Biden's first cyber EO deadline is here. What will change?

The Department of Homeland Security was asked to transmit policy recommendations on data retention and event logging to the Office of Management and Budget by May 26 as part of President Joe Biden's cybersecurity executive order.

checking data (alphaspirit/Shutterstock.com)
 

The first of many deadlines within President Joe Biden's cybersecurity executive order is due on Wednesday; this one surrounding policy recommendations for agency event logging and data retention. The potential changes on the surface may seem basic but unifying logging practices across federal agencies is a monumental and necessary task, experts told FCW.

"The call in President Biden's cyber EO for a standard logging process is a recognition that if there is any chance of effectively addressing cyber threats, there must be a system for archiving historical incident data that can be accessed quickly and securely," said Joseph Moreno, general counsel at SAP NS2, a cybersecurity firm focusing on AI and cloud solutions.

He added that while it may seem like "low-hanging fruit," data retention and event logging are "essential to any after-action report process to have accurate data logs that can be analyzed to understand what exactly happened, and why."

The Wednesday deadline, which marks 14 days since the executive order's release, directs the Department of Homeland Security to issue recommendations to the White House's Office of Management and Budget, according to the executive order.

"Such recommendations shall include the types of logs to be maintained, the time periods to retain the logs and other relevant data, the time periods for agencies to enable recommended logging and security requirements, and how to protect logs," the order states.

OMB will then need to work with the Pentagon, Justice Department, DHS and the director of national intelligence before the Federal Acquisition Regulatory Council moves to publish those rules later this year.

What recommendations DHS offers remains to be seen, but cybersecurity experts tell FCW unifying logging practices could present a massive challenge due to the size of the government and inconsistencies across agencies.

"Private organizations struggle with this challenge and most of them don't have to deal with the sprawl of the federal networks.

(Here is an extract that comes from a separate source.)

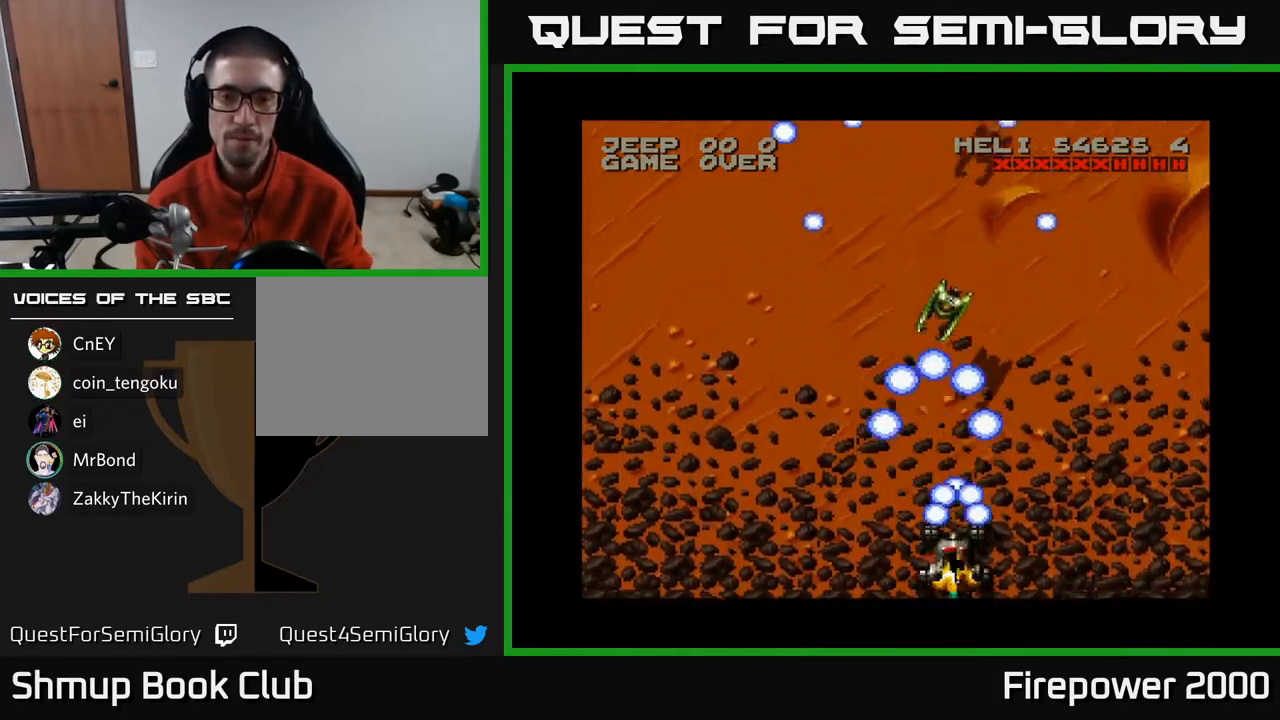
{"buttons": ["A"], "left_stick": "center", "right_stick": "center", "events": [[17, "DPAD_DOWN", "up"]]}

This is going to be a big lift just to get them on the same page let alone steering the battleship to real defensive gains," said Bryson Bort, senior fellow for cybersecurity and emerging threats at the R Street Institute.

Another issue bound to come up is money. The White House began work on its executive order in the early weeks of Biden's time in office, but the fiscal year 2022 budget was largely crafted by the Trump administration. This scenario places the president's cybersecurity agenda with two options: Find places in the existing budget to shift funds or potentially wait until FY-23 to enact the grander changes the EO sets out.

Julian Waits, an executive at the cloud-native logging and security analytics company Devo, said industry usually defines the cost of logging using the amount of data ingested.

"You're talking about literally in aggregate petabytes of data, potentially millions upon millions of dollars that needs to be spent government-wide to put the right controls in place," he said. On the other hand, Waits argued, the government has already budgeted funding into logging technologies. "It's just being spent inefficiently on things that should have been modernized a long time ago."

Some cybersecurity experts pointed out the recommendations alone will lack any immediate effect on the agencies or contractors, while others said the impact will be hard to define without knowing exactly what policies DHS develops. However, there was consensus around a need for the government to get a grip on its logging practices if it intends to prioritize cybersecurity in the way the president has personally promised.

"Logging best practice is essential for detection and prevention and data retention is central to the forensics process," said Padraic O'Reilly, co-founder of the cybersecurity risk firm CyberSaint. "This is an excellent start, particularly as logging best practice is well established and understood and can be implemented effectively and rapidly with guidance" from the National Institute of Standards and Technology.